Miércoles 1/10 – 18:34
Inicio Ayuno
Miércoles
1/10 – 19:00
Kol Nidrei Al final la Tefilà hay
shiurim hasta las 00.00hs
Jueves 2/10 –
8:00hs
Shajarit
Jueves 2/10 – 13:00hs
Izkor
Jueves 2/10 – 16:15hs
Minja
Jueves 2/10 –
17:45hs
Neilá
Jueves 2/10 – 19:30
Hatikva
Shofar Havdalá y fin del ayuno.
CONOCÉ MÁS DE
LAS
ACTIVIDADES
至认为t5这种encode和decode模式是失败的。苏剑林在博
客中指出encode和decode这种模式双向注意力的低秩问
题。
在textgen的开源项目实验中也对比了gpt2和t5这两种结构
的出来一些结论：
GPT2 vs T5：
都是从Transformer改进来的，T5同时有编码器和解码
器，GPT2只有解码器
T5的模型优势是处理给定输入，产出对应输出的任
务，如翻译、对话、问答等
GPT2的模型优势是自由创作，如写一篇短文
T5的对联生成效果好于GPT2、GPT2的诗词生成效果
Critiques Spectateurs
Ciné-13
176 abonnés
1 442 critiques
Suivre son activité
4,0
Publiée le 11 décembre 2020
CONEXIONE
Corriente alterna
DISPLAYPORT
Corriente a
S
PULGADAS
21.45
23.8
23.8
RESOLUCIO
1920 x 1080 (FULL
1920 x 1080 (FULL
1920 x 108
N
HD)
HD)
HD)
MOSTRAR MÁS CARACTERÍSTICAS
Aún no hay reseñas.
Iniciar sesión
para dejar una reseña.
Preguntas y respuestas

==

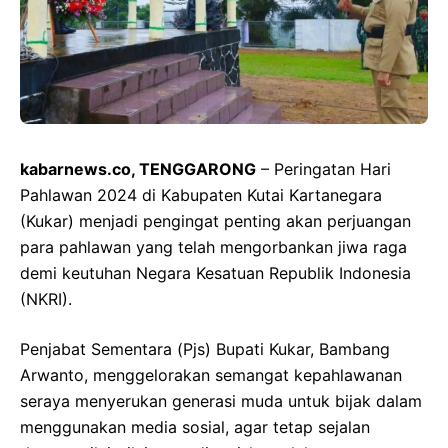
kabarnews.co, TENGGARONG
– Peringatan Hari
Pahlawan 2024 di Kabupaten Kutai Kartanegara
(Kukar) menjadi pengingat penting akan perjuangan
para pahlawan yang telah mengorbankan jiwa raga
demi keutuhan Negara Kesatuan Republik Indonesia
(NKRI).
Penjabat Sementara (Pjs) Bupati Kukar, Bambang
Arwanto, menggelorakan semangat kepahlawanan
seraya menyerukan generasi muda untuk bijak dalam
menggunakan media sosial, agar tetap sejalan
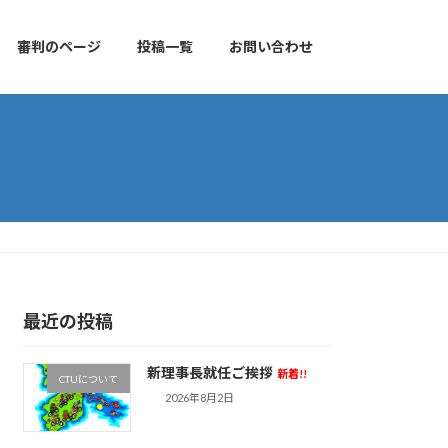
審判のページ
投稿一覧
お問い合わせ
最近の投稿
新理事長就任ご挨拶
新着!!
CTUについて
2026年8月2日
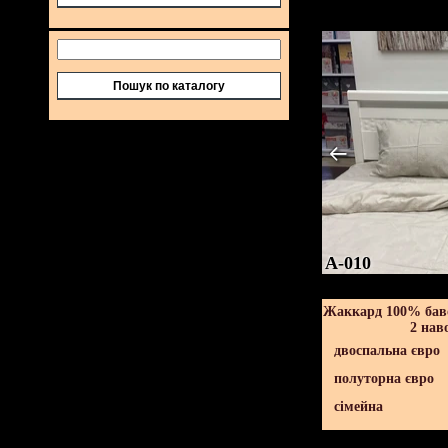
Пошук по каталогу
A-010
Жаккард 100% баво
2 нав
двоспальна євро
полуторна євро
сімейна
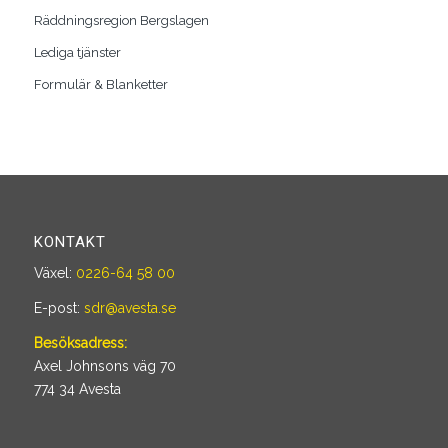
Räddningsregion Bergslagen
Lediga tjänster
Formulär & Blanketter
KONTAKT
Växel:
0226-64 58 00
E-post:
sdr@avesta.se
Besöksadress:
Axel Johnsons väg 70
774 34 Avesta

> BRIEF: In the entries above, restate word for word the lines between the one holding "Miércoles 1/10 – 18:34" and the one holding "Preguntas y respuestas", inclusive, and nothing besides.

> EXERCISE SOLUTION:
Miércoles 1/10 – 18:34
Inicio Ayuno
Miércoles
1/10 – 19:00
Kol Nidrei Al final la Tefilà hay
shiurim hasta las 00.00hs
Jueves 2/10 –
8:00hs
Shajarit
Jueves 2/10 – 13:00hs
Izkor
Jueves 2/10 – 16:15hs
Minja
Jueves 2/10 –
17:45hs
Neilá
Jueves 2/10 – 19:30
Hatikva
Shofar Havdalá y fin del ayuno.
CONOCÉ MÁS DE
LAS
ACTIVIDADES
至认为t5这种encode和decode模式是失败的。苏剑林在博
客中指出encode和decode这种模式双向注意力的低秩问
题。
在textgen的开源项目实验中也对比了gpt2和t5这两种结构
的出来一些结论：
GPT2 vs T5：
都是从Transformer改进来的，T5同时有编码器和解码
器，GPT2只有解码器
T5的模型优势是处理给定输入，产出对应输出的任
务，如翻译、对话、问答等
GPT2的模型优势是自由创作，如写一篇短文
T5的对联生成效果好于GPT2、GPT2的诗词生成效果
Critiques Spectateurs
Ciné-13
176 abonnés
1 442 critiques
Suivre son activité
4,0
Publiée le 11 décembre 2020
CONEXIONE
Corriente alterna
DISPLAYPORT
Corriente a
S
PULGADAS
21.45
23.8
23.8
RESOLUCIO
1920 x 1080 (FULL
1920 x 1080 (FULL
1920 x 108
N
HD)
HD)
HD)
MOSTRAR MÁS CARACTERÍSTICAS
Aún no hay reseñas.
Iniciar sesión
para dejar una reseña.
Preguntas y respuestas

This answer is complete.